What the task requires: Copy out each line of the data that contains "นายกร".

─── Given data

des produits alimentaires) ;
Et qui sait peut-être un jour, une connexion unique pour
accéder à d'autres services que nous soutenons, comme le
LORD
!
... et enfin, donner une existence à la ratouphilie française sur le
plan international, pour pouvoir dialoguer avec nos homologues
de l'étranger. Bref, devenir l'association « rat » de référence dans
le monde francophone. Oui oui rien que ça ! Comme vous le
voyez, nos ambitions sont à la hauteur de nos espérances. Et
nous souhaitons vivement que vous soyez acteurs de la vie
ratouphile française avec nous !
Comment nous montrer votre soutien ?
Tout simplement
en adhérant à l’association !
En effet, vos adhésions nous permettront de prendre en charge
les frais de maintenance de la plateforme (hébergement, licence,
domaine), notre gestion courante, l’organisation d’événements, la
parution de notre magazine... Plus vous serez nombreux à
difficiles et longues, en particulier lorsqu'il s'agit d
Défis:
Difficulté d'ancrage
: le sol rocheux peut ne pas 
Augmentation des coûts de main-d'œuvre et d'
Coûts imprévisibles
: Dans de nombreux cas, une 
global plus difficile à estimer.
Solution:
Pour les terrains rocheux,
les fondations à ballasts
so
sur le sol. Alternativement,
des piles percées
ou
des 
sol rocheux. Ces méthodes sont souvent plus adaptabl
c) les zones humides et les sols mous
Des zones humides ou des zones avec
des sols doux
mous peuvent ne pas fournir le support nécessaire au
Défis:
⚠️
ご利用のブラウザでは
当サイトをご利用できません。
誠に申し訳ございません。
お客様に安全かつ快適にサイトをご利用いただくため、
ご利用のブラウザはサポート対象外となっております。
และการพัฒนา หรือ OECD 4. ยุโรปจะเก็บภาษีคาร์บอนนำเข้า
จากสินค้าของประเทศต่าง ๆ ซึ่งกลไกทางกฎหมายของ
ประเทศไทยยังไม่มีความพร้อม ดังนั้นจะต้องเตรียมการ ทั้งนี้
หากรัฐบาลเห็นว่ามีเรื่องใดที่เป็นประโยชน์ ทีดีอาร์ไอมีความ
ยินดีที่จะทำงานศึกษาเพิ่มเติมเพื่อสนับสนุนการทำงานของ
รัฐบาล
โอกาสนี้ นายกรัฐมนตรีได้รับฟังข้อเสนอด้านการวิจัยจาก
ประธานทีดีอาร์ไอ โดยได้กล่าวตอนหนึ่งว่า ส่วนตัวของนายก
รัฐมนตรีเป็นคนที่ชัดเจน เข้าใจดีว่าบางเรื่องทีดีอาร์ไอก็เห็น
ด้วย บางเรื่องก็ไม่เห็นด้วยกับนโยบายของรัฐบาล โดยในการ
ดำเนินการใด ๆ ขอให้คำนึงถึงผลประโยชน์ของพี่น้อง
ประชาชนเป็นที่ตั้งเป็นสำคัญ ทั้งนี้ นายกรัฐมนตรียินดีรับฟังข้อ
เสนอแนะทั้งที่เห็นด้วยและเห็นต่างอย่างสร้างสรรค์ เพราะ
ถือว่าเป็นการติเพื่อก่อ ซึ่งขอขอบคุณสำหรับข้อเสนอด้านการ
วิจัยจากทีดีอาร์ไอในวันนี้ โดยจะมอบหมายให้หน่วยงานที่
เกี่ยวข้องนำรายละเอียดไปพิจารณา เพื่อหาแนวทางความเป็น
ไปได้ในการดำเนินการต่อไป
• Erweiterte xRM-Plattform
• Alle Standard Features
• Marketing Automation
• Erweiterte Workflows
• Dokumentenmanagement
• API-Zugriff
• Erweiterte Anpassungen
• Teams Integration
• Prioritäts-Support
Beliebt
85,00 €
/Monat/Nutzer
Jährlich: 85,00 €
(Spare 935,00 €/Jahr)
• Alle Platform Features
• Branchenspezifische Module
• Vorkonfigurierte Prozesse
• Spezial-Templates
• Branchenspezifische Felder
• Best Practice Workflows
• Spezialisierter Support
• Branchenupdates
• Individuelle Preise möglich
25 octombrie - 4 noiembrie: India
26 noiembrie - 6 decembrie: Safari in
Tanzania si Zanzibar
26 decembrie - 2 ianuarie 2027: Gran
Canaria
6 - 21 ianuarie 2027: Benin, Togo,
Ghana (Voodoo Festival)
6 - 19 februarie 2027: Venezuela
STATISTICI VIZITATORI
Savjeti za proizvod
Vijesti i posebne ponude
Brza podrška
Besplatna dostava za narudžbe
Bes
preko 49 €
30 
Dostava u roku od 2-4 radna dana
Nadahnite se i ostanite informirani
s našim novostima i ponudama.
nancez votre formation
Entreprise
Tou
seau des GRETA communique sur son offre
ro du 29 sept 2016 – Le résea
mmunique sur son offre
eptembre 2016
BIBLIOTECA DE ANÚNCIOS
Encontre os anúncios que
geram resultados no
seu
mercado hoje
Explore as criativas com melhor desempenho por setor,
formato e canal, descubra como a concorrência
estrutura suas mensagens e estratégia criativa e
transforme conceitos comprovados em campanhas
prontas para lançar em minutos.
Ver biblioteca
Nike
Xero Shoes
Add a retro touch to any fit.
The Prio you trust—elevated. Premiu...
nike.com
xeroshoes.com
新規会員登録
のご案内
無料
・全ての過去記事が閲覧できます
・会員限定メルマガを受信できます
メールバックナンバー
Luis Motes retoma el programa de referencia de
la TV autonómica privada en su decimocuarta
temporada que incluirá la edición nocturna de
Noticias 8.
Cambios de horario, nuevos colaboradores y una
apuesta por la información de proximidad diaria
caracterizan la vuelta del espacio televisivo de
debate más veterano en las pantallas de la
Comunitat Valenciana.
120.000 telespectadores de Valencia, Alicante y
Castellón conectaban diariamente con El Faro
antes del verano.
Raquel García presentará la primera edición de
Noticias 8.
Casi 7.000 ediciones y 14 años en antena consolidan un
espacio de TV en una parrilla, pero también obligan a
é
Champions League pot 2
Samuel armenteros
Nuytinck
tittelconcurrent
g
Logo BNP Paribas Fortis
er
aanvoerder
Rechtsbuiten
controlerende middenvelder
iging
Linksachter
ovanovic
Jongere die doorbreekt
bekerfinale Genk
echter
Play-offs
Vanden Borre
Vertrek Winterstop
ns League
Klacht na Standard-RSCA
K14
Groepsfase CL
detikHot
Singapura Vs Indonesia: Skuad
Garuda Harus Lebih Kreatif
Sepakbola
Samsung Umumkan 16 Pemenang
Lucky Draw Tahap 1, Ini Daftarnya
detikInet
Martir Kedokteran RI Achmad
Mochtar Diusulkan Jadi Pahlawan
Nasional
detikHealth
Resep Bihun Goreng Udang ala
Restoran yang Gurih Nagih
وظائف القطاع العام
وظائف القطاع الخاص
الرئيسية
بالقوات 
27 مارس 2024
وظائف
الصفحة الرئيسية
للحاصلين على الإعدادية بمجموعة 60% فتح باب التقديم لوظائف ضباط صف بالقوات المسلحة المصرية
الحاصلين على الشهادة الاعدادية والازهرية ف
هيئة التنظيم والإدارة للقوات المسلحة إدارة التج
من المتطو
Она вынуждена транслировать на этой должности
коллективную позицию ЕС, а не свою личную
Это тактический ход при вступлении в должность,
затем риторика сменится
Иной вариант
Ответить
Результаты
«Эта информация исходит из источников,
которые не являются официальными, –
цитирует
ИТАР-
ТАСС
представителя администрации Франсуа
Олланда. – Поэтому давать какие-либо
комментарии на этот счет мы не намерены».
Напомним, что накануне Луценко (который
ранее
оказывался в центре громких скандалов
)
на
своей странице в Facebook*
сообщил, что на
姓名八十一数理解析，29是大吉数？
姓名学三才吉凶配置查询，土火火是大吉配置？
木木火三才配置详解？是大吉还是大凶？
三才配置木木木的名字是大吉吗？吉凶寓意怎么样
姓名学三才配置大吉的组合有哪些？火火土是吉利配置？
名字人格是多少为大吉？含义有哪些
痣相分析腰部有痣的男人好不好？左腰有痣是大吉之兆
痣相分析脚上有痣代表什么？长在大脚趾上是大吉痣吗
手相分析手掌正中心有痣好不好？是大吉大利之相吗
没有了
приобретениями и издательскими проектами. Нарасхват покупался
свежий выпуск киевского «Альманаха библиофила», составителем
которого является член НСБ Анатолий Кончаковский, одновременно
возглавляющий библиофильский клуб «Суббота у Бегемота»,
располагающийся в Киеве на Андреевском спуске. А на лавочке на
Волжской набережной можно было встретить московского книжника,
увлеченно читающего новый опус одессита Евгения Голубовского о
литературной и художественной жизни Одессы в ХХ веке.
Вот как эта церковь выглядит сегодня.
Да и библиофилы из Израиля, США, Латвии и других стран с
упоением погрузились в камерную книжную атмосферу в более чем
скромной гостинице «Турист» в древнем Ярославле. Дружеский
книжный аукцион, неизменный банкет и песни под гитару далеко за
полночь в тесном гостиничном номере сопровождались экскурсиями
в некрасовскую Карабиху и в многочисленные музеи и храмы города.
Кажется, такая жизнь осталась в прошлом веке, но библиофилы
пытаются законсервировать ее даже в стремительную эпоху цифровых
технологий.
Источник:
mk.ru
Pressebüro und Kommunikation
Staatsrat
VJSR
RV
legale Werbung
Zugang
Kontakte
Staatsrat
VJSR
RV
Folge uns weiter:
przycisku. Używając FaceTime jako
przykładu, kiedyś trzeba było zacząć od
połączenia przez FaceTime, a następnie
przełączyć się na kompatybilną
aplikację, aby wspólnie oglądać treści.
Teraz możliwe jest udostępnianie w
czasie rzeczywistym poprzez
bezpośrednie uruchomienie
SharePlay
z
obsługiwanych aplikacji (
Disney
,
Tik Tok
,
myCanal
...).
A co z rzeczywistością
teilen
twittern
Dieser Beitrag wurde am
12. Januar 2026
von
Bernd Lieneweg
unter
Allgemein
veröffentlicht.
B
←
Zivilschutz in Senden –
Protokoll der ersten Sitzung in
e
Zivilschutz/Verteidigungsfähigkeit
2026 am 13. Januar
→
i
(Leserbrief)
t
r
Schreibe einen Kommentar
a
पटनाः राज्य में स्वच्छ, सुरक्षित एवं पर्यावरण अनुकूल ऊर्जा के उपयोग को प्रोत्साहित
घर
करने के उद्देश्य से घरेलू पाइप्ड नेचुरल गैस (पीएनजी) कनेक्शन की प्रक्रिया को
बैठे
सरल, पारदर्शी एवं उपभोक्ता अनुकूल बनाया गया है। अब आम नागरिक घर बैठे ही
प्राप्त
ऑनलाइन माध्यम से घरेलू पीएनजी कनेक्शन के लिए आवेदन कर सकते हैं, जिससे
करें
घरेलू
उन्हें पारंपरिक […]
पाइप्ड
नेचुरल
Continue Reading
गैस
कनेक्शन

──────

Solved problem:
โอกาสนี้ นายกรัฐมนตรีได้รับฟังข้อเสนอด้านการวิจัยจาก
ประชาชนเป็นที่ตั้งเป็นสำคัญ ทั้งนี้ นายกรัฐมนตรียินดีรับฟังข้อ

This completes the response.